Claire’s was first founded in 1961. The accessories store was a hit among young American girls. In 2018, the company ceased IPO and applied for bankruptcy protection. By May 2018, more than 130 Claire’s locations have been shut down. The others then went to investors and buyers.
FullBeauty Brands Holdings Corp
FullBeauty Brands Holding Corp is a company that owns plus-size brands for men and women. Some labels under it are Jessica London, Woman Within, ellos, fullbeauty.com, Brylane Home, Roaman’s, and KingSize. It also blames Amazon for the terrible sales, which saw a decline of 30% during Q1 of 2017.
Eddie Bauer is an outdoors company that returned from its 2009 bankruptcy. What’s next for it? Well, S&P Global downgraded its credit ranking after it failed to keep up with the times. There is a good chance it will merge with Pacific Sunwear soon.
Bluestem Brands is an apparel, appliance, beauty, electronics, and health product retailer that owns 13 e-commerce sites. Some of these sites are Appleseed’s, Fingerhut, Fair, Bedford, Draper’s & Damon’s, and Gettingon.com. We hope that they can do something about their situation soon!
PetSmart Inc. is a pet product retailer that has more than 1,500 stores across North America. Its $8 million debt has been attributed to competition from Amazon. It finally bought an e-commerce site, but Chewy set it back by $3.35 billion! Whoa. That is the most expensive e-commerce site ever.
BKH Acquisition Corp.
BKH Acquisition Corp. operates more than 100 Burger King joints in Puerto Rico. However, it got placed on the Distressed Company Alert list! The current crisis happened due to an ongoing credit issue. The economic situation in the country did not help either.

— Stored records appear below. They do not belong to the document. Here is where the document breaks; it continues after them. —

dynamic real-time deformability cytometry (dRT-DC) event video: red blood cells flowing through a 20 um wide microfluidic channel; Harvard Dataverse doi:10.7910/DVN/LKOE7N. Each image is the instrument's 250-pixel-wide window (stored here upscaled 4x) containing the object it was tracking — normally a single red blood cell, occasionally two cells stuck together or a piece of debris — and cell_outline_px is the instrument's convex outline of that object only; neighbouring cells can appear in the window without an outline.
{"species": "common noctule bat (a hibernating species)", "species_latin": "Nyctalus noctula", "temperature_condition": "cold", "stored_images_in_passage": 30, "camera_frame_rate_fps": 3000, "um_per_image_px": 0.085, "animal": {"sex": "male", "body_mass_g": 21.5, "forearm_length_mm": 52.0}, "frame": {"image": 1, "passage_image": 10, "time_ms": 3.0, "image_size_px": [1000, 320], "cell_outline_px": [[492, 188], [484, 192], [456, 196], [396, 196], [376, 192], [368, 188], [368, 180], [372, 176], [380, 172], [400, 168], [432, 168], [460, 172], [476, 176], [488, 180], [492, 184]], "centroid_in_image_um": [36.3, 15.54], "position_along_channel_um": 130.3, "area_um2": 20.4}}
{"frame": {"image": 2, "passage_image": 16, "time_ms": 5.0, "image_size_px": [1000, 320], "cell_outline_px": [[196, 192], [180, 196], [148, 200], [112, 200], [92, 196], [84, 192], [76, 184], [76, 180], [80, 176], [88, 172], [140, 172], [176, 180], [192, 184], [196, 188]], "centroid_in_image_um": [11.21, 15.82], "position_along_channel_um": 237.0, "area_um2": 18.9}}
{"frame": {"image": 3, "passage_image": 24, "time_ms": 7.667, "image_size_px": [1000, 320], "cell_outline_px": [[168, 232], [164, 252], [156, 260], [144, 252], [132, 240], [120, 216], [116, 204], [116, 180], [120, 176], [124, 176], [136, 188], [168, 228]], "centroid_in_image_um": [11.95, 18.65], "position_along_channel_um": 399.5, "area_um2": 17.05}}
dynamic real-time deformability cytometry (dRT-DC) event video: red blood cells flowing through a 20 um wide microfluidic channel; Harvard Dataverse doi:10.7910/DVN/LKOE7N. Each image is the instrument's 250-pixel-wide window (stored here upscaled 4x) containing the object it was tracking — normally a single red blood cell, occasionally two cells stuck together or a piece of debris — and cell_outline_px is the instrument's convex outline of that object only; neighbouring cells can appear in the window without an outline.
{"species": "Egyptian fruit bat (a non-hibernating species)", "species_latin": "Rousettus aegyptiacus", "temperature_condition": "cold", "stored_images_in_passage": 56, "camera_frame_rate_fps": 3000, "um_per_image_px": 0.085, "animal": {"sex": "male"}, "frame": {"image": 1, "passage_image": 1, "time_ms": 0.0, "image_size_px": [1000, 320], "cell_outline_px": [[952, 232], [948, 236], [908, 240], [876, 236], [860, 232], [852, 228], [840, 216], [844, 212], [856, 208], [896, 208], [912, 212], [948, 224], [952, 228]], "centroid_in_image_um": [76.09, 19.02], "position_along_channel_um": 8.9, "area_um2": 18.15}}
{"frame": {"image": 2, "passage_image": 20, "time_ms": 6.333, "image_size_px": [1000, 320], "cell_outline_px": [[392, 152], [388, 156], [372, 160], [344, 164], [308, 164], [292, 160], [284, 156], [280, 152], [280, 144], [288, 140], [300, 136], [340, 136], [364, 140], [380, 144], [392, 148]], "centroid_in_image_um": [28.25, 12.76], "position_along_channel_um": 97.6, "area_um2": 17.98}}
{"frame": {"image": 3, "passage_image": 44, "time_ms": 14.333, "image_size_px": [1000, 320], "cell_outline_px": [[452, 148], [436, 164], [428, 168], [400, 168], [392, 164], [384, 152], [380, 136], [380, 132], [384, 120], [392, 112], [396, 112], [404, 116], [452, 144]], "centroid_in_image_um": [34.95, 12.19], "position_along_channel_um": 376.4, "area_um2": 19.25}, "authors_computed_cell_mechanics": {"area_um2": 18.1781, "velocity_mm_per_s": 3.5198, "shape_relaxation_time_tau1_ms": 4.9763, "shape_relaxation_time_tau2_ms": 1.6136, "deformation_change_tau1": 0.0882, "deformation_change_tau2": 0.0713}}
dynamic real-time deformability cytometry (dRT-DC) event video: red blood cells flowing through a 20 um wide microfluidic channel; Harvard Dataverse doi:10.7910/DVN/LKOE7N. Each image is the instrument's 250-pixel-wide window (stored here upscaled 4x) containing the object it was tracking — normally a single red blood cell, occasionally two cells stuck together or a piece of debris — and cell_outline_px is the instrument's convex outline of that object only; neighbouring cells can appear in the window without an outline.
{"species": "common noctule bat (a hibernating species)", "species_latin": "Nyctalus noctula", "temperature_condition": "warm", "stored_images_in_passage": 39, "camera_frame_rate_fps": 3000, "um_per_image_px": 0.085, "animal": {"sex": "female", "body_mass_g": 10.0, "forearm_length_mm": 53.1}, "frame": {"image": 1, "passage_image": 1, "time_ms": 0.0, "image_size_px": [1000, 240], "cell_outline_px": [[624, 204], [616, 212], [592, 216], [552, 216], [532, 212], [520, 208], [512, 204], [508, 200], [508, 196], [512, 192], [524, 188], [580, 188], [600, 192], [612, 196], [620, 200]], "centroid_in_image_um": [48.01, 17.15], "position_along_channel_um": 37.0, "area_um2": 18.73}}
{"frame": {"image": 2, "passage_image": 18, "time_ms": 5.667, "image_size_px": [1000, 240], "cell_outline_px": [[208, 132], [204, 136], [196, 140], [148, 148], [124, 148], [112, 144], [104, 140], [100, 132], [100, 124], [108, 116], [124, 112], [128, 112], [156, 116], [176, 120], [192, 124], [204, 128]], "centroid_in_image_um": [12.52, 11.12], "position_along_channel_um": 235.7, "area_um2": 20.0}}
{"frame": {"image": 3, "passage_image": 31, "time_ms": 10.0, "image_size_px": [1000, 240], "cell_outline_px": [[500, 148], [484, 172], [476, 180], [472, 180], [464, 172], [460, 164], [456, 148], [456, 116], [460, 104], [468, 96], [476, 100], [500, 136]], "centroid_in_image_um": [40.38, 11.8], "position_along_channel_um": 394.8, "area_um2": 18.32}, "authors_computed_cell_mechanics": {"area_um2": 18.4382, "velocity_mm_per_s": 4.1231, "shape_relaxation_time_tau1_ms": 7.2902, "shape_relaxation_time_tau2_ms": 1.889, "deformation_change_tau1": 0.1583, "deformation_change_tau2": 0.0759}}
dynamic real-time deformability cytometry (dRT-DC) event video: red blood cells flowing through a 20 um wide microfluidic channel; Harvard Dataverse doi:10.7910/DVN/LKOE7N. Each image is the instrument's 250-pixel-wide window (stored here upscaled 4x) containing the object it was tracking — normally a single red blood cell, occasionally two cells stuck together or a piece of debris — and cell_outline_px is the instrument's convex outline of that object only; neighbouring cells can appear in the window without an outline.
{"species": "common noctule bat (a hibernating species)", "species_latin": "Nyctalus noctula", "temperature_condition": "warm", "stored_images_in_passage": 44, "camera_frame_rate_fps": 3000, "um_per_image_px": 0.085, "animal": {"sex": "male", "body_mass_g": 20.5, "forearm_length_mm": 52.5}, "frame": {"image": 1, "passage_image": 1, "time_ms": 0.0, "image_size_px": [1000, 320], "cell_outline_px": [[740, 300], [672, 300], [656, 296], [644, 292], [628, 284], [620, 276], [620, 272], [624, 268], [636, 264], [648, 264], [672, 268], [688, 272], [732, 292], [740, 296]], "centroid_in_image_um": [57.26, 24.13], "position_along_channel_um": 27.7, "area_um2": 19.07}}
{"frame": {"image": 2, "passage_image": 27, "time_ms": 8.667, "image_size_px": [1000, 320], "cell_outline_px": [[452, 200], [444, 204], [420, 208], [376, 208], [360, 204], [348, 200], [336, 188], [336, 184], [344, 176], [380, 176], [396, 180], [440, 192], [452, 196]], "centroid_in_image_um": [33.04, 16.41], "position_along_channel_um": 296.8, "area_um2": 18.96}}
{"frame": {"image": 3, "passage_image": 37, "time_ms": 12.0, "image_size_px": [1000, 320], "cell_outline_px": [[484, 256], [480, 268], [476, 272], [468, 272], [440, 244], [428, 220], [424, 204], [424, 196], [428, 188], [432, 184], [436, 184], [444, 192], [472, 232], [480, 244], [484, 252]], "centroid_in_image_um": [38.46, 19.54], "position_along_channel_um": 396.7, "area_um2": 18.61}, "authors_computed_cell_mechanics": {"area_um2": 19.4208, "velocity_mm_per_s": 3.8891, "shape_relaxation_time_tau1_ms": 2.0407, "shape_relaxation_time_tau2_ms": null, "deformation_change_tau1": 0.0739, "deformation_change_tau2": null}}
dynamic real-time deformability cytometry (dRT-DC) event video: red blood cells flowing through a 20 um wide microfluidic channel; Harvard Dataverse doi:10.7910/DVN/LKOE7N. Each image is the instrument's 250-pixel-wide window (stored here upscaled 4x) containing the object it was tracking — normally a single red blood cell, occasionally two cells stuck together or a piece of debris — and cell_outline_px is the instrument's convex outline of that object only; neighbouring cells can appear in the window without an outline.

This mattress store filed for Chapter 11 bankruptcy protection. One of the reasons behind this was an accounting scandal. The company announced that it will place 700 locations up for sale! It hopes to get out of expensive leases and then undergo restructuring.
National Stores owns Anna’s Linens, Conway, and Fallas. It filed for Chapter 11 bankruptcy protection. More than 74 stores across the United States and Puerto Rico will cease operations soon. National Stores racked up debt when it acquired a lot of brands recently.
This year, Kohl’s wants to close four stores located in or around malls. The company said these were “lower performing” stores. The employees previously assigned here got severance pay or were located to other shops. However, it seems like it was a prevention measure than an urgent need since the company wants to open four smaller shops!